I think the standard rules of photojournalism are ordinarily probably very useful. If the comments of the guy I initially replied to are truly representative of the field (you haven't given any opinion here), it's IMO clearly not perfect.

> So the fact that tens of thousands of photojournalists over the course of an entire century have arrived at, and agreed upon, this set of rules for reportage means nothing.

Is there truly a consensus position on something this specific? Such that it would categorically be a mistake under the rules to use a (very good) photograph of Buzz Aldrin walking on the moon when the subject of the article is Neil Armstrong? In spite of the fact that walking on the moon is what Neil Armstrong is known for, and there are no proper pictures of him doing it, and a pic of Aldrin taken by Armstrong is the closest we're going to get?

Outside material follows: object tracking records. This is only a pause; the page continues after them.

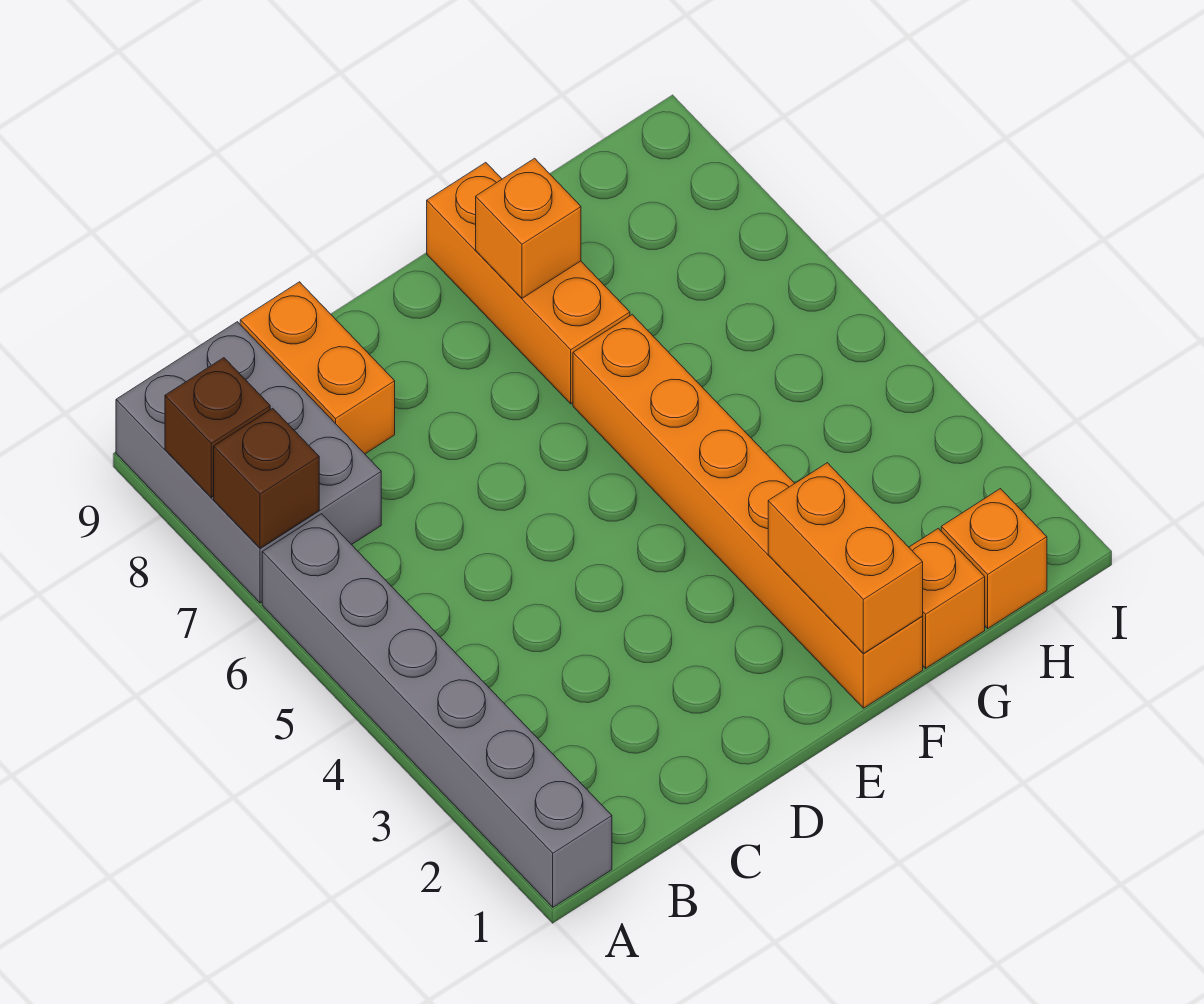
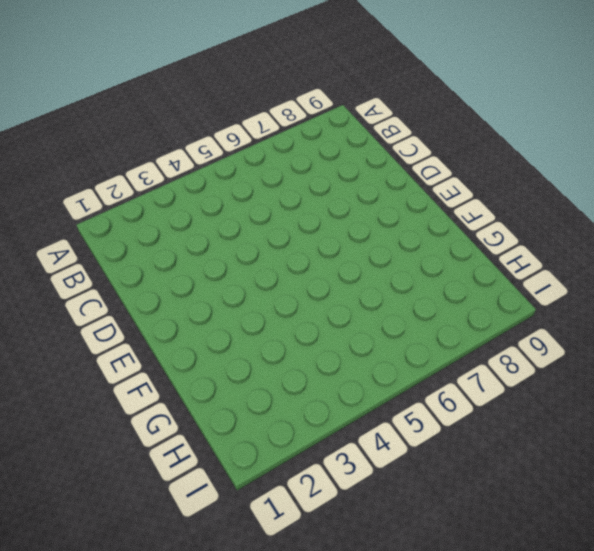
none -> grey brick A1:A6 level 1
none -> grey brick A7:B9 level 1

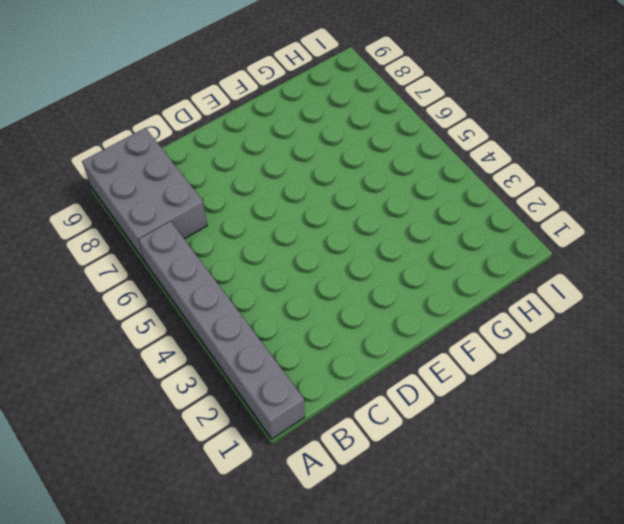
none -> orange brick C8:C9 level 1
none -> orange brick F1:F6 level 1

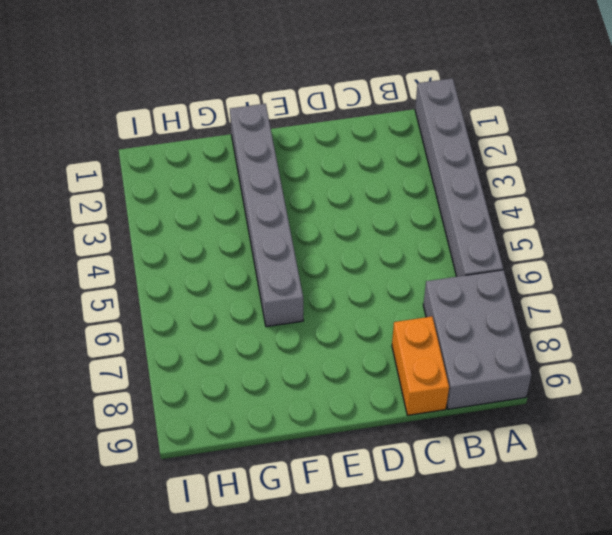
grey brick F1:F6 level 1 -> orange brick F1:F6 level 1
none -> orange brick F7:F9 level 1
none -> orange brick G1 level 1

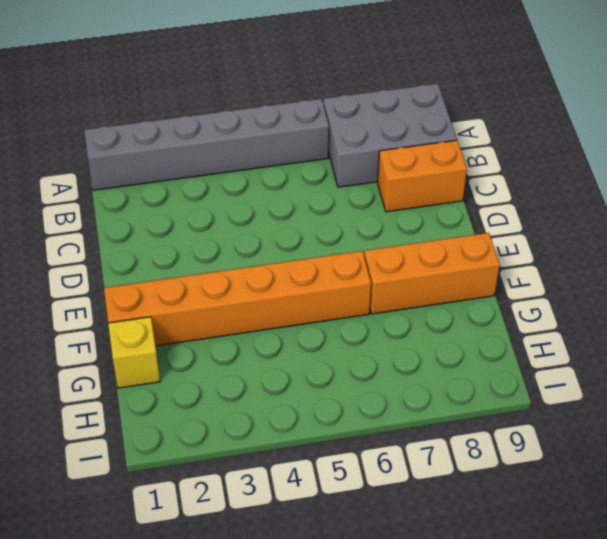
yellow brick G1 level 1 -> orange brick G1 level 1
none -> orange brick H1 level 1
none -> brown brick A7 level 2

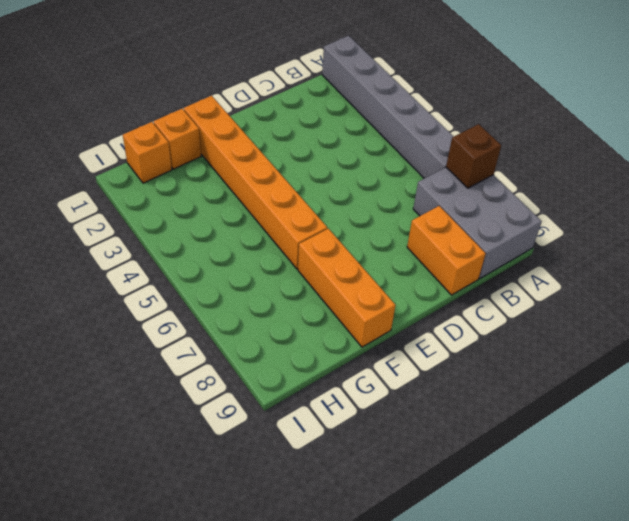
none -> brown brick A8 level 2
none -> orange brick F1:F2 level 2

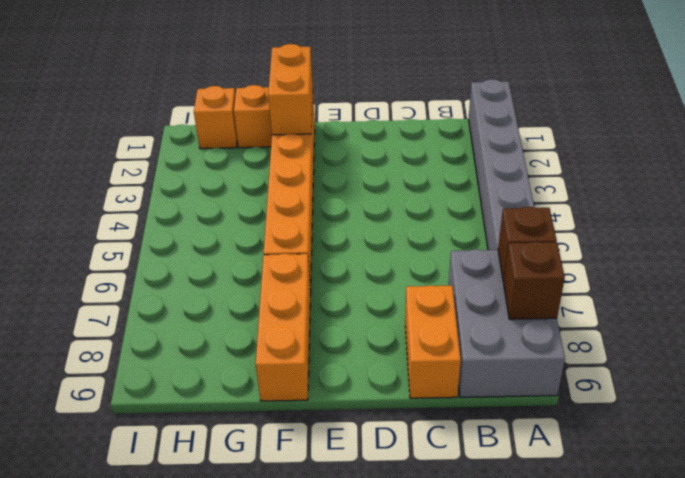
none -> orange brick F8 level 2

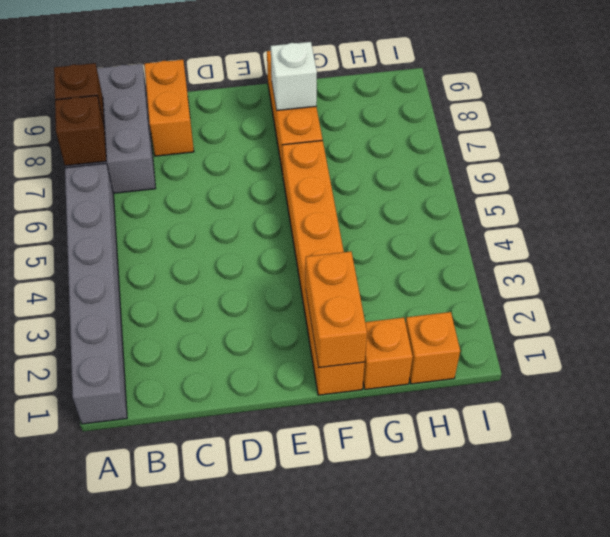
white brick F8 level 2 -> orange brick F8 level 2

I'm skeptical that the field's century of experience leads to such a clear and unambiguous conclusion.

Leonardo da Vinci's Mona Lisa is a great portrait but I wouldn't use it to illustrate Neil Armstrong's obituary because it's not Neil Armstrong.
The more relevant question is whether you'd be willing to use an image of it in an article about Leonardo?
For an obituary for Leonardo I'd use a portrait of Leonardo.

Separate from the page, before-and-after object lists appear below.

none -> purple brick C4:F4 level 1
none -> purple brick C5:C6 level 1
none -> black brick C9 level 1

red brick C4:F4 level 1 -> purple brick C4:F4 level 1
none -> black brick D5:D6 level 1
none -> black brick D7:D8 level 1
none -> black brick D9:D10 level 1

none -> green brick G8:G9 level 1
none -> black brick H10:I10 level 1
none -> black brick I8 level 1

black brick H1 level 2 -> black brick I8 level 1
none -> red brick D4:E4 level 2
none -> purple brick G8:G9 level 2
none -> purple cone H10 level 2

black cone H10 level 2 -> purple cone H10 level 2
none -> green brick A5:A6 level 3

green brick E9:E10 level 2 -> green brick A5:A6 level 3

I'll add a bit more nuance to that - people don't always read every word of a newspaper article. That's fine, it's why the inverted pyramid [0] model is used. If there's a big headline (Neil Armstrong Dies) and a single photo (the one of Buzz Aldrin) and the fact it's not a photo of Armstrong is in a little caption, it's going to contribute to the misconception that the photo of Aldrin is actually a photo of Armstrong.

Contributing to misconceptions is bad and should be avoided. Luckily this is easy - just use the photo of Armstrong in the lunar lander.

On the other hand, it's unlikely anyone would mistake Leonardo and the woman in the Mona Lisa so it wouldn't seem so bad to me!

[0] http://en.wikipedia.org/wiki/Inverted_pyramid

I confess that I'm puzzled by what seems to be an assumption that there's only going to be a single photo used in an obituary of one of the world's most historic figures. I agree that if I can only have a single photo in an obit, it should be a picture of the subject of the obit! I also think using a picture where one cannot see the subject's face would be tacky, regardless of who is behind the visor.

I might have some bias here as someone who reads primarily online media, but I haven't observed most venues limiting themselves to a single photo.